Our public school system is a breeding ground for prison. We punish our children when they cry out for help by suspending and expelling them. There’s no counseling for the abuse they suffer at home. No cognitive behavioral therapy for direct or vicarious trauma that they experience on a regular basis.

What we used to hear and our young boys today hear too often is: “Be a man, you little punk! Quit crying and be a man! Wipe those tears and shut up before I give you something to cry for.” Yet he’s only 4 years old. Even if he can afford to go to the doctor when he gets older, he probably won’t. We’ve been conditioned to be tough.

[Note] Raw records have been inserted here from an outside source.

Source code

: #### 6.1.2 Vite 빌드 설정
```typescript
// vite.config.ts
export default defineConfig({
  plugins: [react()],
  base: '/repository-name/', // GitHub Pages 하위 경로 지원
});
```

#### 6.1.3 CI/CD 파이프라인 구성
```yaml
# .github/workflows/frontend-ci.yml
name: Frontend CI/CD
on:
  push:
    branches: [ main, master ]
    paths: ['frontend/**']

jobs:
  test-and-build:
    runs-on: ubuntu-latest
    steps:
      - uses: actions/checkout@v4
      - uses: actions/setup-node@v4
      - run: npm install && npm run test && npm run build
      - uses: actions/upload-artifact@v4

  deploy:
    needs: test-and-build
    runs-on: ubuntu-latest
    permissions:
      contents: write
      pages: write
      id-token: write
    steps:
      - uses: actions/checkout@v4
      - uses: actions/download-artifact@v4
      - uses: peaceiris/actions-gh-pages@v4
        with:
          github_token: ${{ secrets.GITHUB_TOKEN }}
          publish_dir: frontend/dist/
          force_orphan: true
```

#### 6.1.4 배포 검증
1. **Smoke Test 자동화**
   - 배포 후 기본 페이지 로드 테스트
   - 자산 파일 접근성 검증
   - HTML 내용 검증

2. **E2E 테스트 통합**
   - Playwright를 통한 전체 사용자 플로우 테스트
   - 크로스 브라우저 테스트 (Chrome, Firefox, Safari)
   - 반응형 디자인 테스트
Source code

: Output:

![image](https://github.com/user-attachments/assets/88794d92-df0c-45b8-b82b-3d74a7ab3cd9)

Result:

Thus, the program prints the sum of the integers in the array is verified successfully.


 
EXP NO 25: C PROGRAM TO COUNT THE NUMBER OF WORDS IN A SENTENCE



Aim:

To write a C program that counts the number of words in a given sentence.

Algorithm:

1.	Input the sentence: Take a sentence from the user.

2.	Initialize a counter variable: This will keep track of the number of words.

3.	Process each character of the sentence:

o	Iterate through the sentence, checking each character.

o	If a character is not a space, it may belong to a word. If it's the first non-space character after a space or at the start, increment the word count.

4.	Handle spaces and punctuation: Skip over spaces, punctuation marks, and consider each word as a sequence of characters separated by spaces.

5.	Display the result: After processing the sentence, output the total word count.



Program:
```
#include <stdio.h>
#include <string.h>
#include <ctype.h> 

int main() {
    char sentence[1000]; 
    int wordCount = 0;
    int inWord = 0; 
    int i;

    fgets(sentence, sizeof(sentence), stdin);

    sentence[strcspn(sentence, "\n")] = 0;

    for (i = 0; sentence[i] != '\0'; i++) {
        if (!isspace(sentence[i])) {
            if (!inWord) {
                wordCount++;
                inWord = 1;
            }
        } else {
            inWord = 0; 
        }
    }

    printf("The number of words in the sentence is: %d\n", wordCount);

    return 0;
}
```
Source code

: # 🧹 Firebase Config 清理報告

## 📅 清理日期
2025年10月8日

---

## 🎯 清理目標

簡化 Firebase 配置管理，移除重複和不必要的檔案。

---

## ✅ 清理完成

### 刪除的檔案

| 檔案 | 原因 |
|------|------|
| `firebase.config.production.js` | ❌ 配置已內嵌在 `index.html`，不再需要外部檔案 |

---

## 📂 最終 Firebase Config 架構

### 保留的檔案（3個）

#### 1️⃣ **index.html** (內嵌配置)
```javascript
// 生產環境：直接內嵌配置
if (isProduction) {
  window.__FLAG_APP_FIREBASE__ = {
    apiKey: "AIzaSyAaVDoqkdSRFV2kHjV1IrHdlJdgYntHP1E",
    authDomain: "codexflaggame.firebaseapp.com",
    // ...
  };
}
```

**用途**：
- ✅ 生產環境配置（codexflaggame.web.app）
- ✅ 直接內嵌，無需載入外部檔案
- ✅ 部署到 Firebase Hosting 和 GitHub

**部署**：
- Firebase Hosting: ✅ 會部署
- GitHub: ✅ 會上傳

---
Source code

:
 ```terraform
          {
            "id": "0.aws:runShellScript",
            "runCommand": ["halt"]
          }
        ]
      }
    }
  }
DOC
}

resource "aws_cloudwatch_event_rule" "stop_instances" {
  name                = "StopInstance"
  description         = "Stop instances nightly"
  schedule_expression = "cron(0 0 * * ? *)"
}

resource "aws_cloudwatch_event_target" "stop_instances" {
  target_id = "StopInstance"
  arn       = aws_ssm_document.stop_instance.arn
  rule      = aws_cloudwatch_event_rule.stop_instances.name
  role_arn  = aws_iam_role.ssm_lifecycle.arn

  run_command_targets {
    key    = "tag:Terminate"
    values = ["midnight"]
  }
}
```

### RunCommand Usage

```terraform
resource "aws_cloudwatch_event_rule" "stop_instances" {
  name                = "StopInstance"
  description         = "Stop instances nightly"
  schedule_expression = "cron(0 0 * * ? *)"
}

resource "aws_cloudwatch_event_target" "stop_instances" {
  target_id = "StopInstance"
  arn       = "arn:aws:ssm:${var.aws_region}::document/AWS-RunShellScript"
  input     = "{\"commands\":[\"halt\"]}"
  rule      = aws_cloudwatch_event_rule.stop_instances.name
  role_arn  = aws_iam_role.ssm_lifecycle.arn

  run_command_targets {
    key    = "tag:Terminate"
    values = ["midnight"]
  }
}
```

To suppress our pain and hide our emotions. All this combines to damage our immune system and our brain’s ability to make healthy choices. It’s no wonder we are suffering from dual epidemics: gun violence and coronavirus.

Our work at Advance Peace aims to offer “real nutrition” to our community, which is daily doses of love, caring and support. We work to boost the immune systems of those traumatized and at the center of gun violence through healthy food and housing, but also through stable mentorship. We are breaking the cycle of a response to trauma that says, “I don’t give a f*” to a healing approach that treats our most vulnerable to get to a place where they say, “Maybe I do.”

We are making progress. For example, no juvenile has been killed by a gun in Sacramento, California for the past two years that our program has been operational there. We have a long way to go to stop our young people from continuing to solve their problems by pointing a gun at someone who looks just like them and squeezing the trigger. This pandemic hasn’t changed much, since it’s still just another day in the hood and interrupting death is needed more than ever.

Julius Thibodeaux, program manager of Advance Peace Sacramento, and his team of neighborhood change agents are co-authors in this effort (Marcus McGhee, Dedrick Suggs, Clemmie Fields, Freddie Dearborne Jr. and Ezell Humphrey Grant).